If French women vote for the first time in the municipal elections of April 29, 1945, history also holds that Pasquale Paoli, during the drafting of the Corsican Constitution, already granted the right to civic expression to Corsican women , almost two centuries ago.
The Corsican Constitution of 1755 made Corsica the first modern democratic republic in Europe. Based on the separation of powers and universal suffrage, it was in force from 1755 to 1769, when Corsica became French.
Filippo Antonio Pasquale di Paoli was a Corsican patriot, statesman and military leader who was at the forefront of resistance movements against the Genoese and later French rule in the island. He became the president of the Executive Council of the General Diet of the People of Corsica, and also designed and wrote the Constitution of the state.
It was in November 1755 that Pascal Paoli proclaimed the Corsican nation sovereign and independent of the Republic of Genoa. It drafts the Corsican Constitution that recognizes the right to vote for people over 25, including women (widows or single), to elect, at the Communal Consultations, the delegates of the Diet.
Corsica is one of the first nations in the world (with Sweden from 1708) to consider the woman as a citizen for fourteen years before Corsica became French.
The right to vote in France was initially reserved for male owners. It was felt that women’s economic dependence prevented them from exercising free choice. Thus, under the Ancien Régime, only widows with a fief and abbess mothers could elect their representatives to the States General.

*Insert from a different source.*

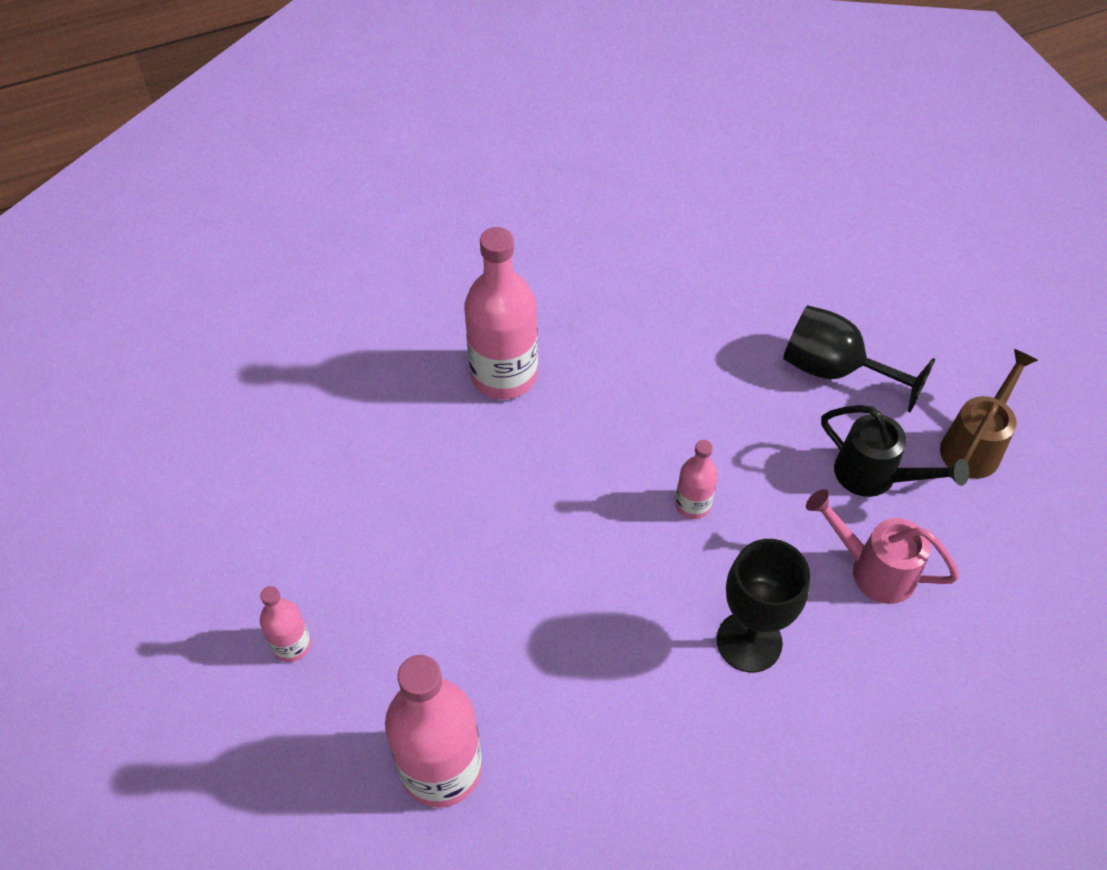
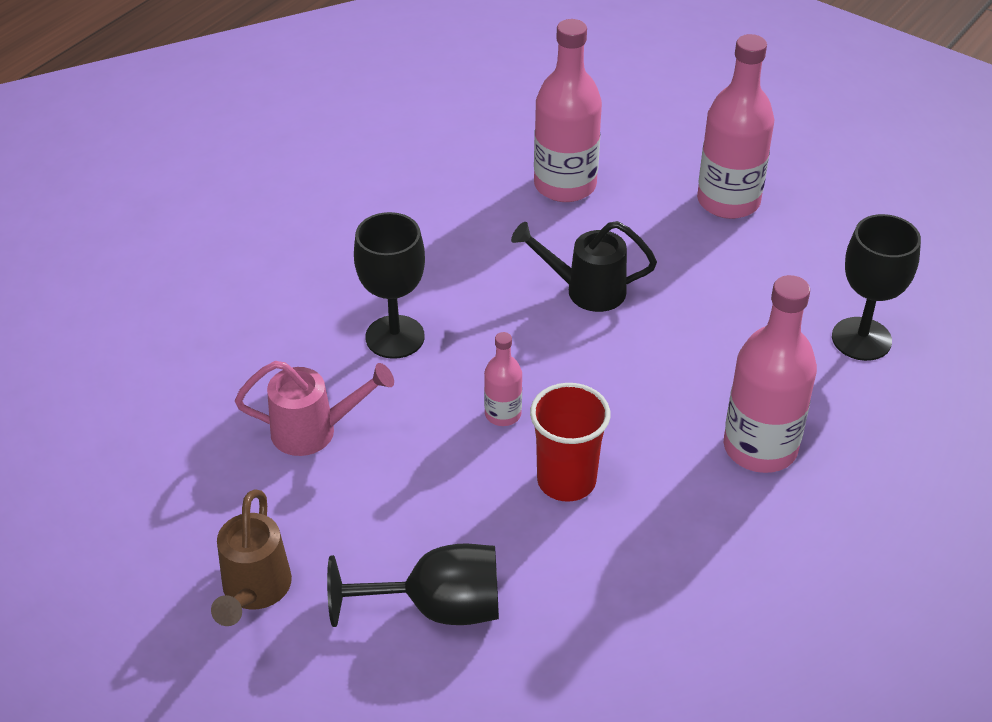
camera: 150 degrees right, 10 degrees down
pink bottle [260,586,311,662] -> pink bottle [697,34,774,219], size x1.99
black watering can [821,405,969,497] -> black watering can moved to [511,221,657,312]
none -> red cup [530,383,610,502]
none -> black goblet [832,214,921,361]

At the Revolution, women being considered “passive citizens” and excluded from the right to vote. Exclusion maintained by the Constitution of 1791. The Civil Code of 1804 certainly gave them civil rights but denied them political citizenship.
Therefore, although France was one of the first countries to introduce universal male suffrage, it will take a long process to extend this right to women.
This will be done in the ordinance of April 21, 1944 taken by the provisional government of General de Gaulle in Algiers which will finally stipulate that “women are voters and eligible under the same conditions as men”, 189 years after Pasquale Paoli.